Monday, February 7, 2011
"Mindfulness benefits from the ability to concentrate attention but is not the same as concentration. It is a quality that human beings already have, but they have usually not been advised that they have it, that it is valuable, or that it can be cultivated. Mindfulness is the awareness that is not thinking but is aware of thinking, as well as each of the other ways we experience the sensory world; that is, seeing, hearing, tasting, smelling, and feeling through the body. Mindfulness is nonjudgmental and openhearted (friendly and inviting of whatever arises in awareness). It is cultivated by paying attention purposefully, deeply, and without judgment to whatever arises in the present moment, either inside or outside of us. By intentionally practicing mindfulness, deliberately paying more careful moment-to-moment attention, individuals can live more fully and less on "automatic pilot," thus being more present in their own lives."--Jeff Brantley, from his essay Mindfulness FAQ in the essay anthology The Mindfulness Revolution:Leading Psychologists, Scientists, Artists, and Meditation Teachers on the Power of Mindfulness in Daily Life, edited by Barry Boyce and the editors of the Shambhala Sun
It's hard to pay attention. I took the puppy out for a walk and figured I'd also pick up my dry cleaning since I was going out and coming back anyway. Carmelita wanted to sniff around at the yellow snow in front of our apartment building. Apparently, dog urine and other smelly substances are like a message board between dogs. Carmelita was just trying to get to know her neighbors. But I was already running late for work and nudged her to move on. Dogs can be as stubborn as cats, I've discovered. She just sat there and refused to move, probably sensing that I was too soft-hearted to pull too hard on the leash. Finally she finished reading the urine and followed behind me, then sprinted ahead of me. The sidewalks were covered in slush and ice and I'm surprised I didn't break a few vital leg bones.
We were halfway to the dry cleaner when she stopped again to watch the recycling truck pick up the bright blue containers filled with mixed plastic and paper. It must have sounded formidable to her--this metal monster creaking and screeching as it stopped in front of house after house. Or maybe she was just captivated by the smell of soggy milk cartons and cat food cans and their remnants of meat. Then Carmelita wanted to know what the girl walking toward us smelled like, and if she was open to being jumped on and then licked many, many times in the face. The girl looked like she was heading to class, and not wanting to break the invisible barrier between us, I swung Carmelita way to the right of her.

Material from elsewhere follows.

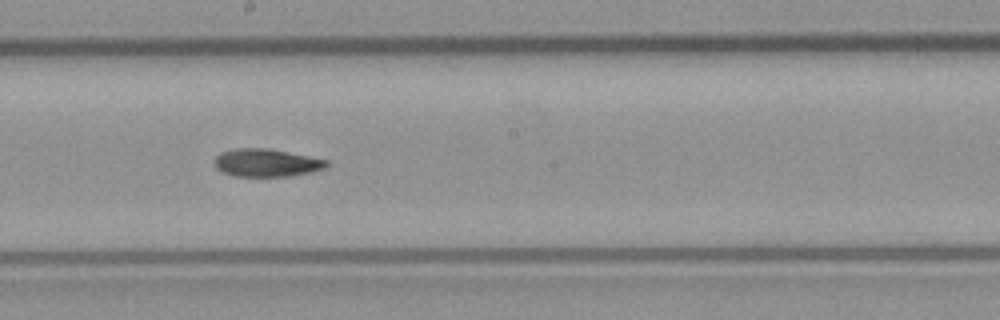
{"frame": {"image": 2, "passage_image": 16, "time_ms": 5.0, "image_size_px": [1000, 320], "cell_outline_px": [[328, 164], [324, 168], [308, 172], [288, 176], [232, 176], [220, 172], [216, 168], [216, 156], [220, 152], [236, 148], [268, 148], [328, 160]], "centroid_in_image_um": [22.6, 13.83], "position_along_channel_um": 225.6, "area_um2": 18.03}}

Then there were the birds. Had she even heard birds before? Their sounds captivated her; she looked all around her for what was making that sound she didn't recognize. The smells, sounds, tastes (there always seems to be something delectable in a dirty puddle)--she was taking it all in. Meanwhile I kept hurrying her on, feeling guilty but wanting my clean and nicely-pressed clothes. How could I be so selfish that I'd rush her when she was so engaged in nature?
No time for that. I picked her up and carried her away.
It's been a learning experience living with a puppy. They say that married couples can bring out both the best and worst in each other. Well, so can dog ownership. Having to take care of a puppy and give her our full attention has been harder than I anticipated, no matter how cute she is when she wrestles with her stuffed hedgehog toy, giving it the death grip and shaking it while making escalating "grrr" sounds, like Frankenstein when he gets increasingly angry about something. We have discovered how undisciplined we can be and how we both itch at the thought of a set schedule. We're both easily distracted and have always had to work hard to show up on time. But a set schedule is what is needed. That, and lots of play time and walk time--time that we didn't think we had enough of even before we brought the puppy home.
But when I do let myself relax and enjoy a walk around the block at night or a long game of tug-of-war with the chewed-up-meat-twist, the automatic pilot I'm on goes out, and I'm back to actually being engaged in the world. I'm not missing it all by walking too fast to some destination or being in such a thick cloud of thoughts that I don't notice my surroundings because I'm busy worrying over something abstract. Carmelita doesn't know that she's mindful. But I do. And I can actually choose to be more mindful.
Mike bought me a pink oval sticker with a drawing of a dog with a halo over his head. It says "Dog is good." Yes.